Председатель погрузился в раздумье о совершенно посторонних предметах. Один судья рисовал лошадок. Другой, наделенный музыкальными способностями, написав большую ноту, старательно увеличивал ее карандашом.
Подсудимый Митре Мариин, маленький русый мужичок, босой, в рубахе, стоял с шапкой в руке и, ничего решительно не понимая из того, что говорил защитник, смотрел, как большая черная муха бьется, жужжа, в оконное стекло. Когда адвокат на мгновенье умолк, чтобы проглотить слюну, Митре повернулся к рассыльному, который стоял у двери, с безучастным видом ковыряя себе ногти, и громко сказал:
— Милый, выпусти ты ее, окаянную. Будет ей гудеть-то!
Судьи посмотрели на него с насмешкой и сожалением. Председатель позвонил.
— Митре Мариин, вы должны понять, что ваше положение подсудимого не особенно завидно. Приличие требует, чтобы вы молчали.
— Ха! Улетела! — сказал Митре, указывая на окно.

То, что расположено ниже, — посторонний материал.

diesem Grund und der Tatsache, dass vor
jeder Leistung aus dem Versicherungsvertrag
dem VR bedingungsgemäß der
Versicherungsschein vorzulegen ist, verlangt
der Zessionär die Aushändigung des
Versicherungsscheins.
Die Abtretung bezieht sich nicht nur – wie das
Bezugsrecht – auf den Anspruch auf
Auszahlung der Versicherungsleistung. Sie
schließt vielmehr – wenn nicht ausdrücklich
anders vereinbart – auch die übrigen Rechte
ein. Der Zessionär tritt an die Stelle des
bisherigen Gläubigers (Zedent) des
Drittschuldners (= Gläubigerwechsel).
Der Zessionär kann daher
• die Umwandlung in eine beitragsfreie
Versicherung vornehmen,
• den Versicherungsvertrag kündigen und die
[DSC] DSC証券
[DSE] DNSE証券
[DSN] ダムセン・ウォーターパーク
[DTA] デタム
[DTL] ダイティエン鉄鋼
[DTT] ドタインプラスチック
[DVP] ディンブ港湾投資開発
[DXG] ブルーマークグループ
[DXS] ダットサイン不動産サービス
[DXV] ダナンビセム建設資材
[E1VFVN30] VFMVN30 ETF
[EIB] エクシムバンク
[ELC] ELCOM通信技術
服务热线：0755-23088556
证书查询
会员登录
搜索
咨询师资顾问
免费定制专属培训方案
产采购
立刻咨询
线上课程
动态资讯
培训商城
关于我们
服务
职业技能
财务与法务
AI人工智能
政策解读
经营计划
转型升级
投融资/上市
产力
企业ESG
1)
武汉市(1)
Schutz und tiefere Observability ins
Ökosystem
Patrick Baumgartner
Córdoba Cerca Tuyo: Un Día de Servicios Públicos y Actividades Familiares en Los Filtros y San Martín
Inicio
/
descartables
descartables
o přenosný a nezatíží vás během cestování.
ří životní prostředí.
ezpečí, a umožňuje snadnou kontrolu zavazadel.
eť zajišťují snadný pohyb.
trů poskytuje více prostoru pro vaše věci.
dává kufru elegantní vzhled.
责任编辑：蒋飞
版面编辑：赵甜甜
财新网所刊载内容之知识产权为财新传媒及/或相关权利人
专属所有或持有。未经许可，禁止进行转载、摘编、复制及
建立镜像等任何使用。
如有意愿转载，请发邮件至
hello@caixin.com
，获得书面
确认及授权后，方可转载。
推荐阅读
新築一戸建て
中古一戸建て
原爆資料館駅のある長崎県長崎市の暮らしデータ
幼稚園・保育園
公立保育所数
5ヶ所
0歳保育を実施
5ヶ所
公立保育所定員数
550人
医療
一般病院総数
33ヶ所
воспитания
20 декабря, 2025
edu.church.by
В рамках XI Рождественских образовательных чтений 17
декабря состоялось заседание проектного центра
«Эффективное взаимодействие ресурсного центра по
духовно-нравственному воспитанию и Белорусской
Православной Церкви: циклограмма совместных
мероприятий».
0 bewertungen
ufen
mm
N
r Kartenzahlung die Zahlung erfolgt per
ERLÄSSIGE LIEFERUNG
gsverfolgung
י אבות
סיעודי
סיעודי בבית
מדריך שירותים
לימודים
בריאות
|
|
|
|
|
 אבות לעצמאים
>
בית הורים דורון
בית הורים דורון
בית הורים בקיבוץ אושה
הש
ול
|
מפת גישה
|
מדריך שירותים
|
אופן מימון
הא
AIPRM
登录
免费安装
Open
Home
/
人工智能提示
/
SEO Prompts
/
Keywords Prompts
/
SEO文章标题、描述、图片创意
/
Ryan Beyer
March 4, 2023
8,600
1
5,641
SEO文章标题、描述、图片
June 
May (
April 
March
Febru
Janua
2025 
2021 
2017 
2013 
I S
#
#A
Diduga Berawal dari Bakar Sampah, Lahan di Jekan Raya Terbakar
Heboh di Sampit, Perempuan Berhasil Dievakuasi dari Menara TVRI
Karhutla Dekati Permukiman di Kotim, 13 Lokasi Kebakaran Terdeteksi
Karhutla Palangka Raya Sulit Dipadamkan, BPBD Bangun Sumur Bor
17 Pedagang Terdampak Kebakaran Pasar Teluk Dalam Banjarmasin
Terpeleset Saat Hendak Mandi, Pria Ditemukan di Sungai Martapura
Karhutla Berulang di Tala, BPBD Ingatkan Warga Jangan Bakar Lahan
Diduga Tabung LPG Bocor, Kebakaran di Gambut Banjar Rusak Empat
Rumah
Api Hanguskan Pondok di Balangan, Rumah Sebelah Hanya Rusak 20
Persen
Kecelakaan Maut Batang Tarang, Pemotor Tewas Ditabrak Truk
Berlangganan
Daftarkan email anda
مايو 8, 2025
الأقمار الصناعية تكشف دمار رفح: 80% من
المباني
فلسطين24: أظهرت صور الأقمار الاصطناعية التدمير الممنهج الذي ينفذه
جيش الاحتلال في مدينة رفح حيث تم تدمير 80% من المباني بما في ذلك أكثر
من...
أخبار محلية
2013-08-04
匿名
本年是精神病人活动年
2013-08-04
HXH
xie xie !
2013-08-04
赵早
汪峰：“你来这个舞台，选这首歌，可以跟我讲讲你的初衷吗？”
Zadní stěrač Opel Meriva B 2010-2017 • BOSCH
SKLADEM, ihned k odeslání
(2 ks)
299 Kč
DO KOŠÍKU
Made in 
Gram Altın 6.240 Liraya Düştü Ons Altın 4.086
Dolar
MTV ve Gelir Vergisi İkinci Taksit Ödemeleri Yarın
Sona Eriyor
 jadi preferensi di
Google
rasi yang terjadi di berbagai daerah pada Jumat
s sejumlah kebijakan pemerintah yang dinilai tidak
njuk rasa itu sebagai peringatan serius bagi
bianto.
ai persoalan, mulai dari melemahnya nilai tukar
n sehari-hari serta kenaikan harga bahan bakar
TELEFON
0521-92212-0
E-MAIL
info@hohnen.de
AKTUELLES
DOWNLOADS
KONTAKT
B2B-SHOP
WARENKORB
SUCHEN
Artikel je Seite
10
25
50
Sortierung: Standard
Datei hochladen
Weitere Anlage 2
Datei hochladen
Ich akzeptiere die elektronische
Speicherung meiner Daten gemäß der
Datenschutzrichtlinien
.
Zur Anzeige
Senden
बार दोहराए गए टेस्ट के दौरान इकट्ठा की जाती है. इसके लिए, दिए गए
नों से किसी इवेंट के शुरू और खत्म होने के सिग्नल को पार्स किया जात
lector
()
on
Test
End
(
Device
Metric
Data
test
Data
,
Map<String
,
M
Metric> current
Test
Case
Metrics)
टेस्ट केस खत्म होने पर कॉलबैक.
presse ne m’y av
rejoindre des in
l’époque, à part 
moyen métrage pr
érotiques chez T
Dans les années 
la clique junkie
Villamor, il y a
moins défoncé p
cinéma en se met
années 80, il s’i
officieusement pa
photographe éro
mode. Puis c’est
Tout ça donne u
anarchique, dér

Судьи засмеялись. Адвокат строго поглядел на своего подзащитного, потом, снова изобразив на лице благостную улыбку, продолжал:
— Да, господа судьи! Эти обстоятельства тоже нельзя упускать из виду. Другими словами, мы должны понять психологию момента, так сказать! Представьте себе: ночь, черная, как дьявол, деревенская ночь. Хоть глаз выколи! Мой подзащитный лежит посреди двора или где-нибудь там на гумне и, осуществляя священное право гражданина, караулит снопы и груду зерна, добытые им в поте лица. Оберегает плоды своих страданий, так сказать. Лежит, изнуренный повседневным трудом. Он забыл все на свете. Все: жену, детей, даже небеса, как сказал поэт. (Свидетели в недоумении переглянулись). Утомленный, он крепко спит. Но вдруг… Что происходит, господа судьи? Что? У меня не хватает слов, чтоб выразить это! Человеческий язык немеет!.. Да, вдруг мой подзащитный просыпается и видит… О, ужас! Жизнь его висит на волоске. Что такое? У него над головой стоит чудовище, огромное, страшное, безобразное, готовое его проглотить. Вполне естественно, мой подзащитный от страха, так сказать, теряет сознание. Он видит огненные языки, пышущие из ноздрей чудовища, видит его налитые кровью, горящие пьян… хищным огнем глаза. Он дрожит в ужасе. Он не знает, где он и что с ним! Спросонья хватает ружье и — тр-р-ах! — стреляет. Чудовище падает, потом встает, прыгает через плетень, мчится в поле, находит кучу соломы, зарывается в нее, корчась от боли, и… умирает. Господа судьи! Я спрашиваю вас: разве виноват мой подзащитный, что чудовище оказалось ничем другим, а, так сказать, лошадью какого-то Петра Мариина? Что я говорю — лошадью? Какой-то жалкой клячей, которой и цена-то пятьдесят левов! Да где тут преступление? В чем оно? Итак, господа судьи, рассудите и решайте. Не забудьте, что существуют два закона: божеский, который повелевает нам каждую минуту оберегать свою жизнь от чудовищ и вообще от всего, и человеческий, разделяющий деяния на преступные и не имеющие в себе элемента преступности… И оба эти закона оправдывают моего подзащитного!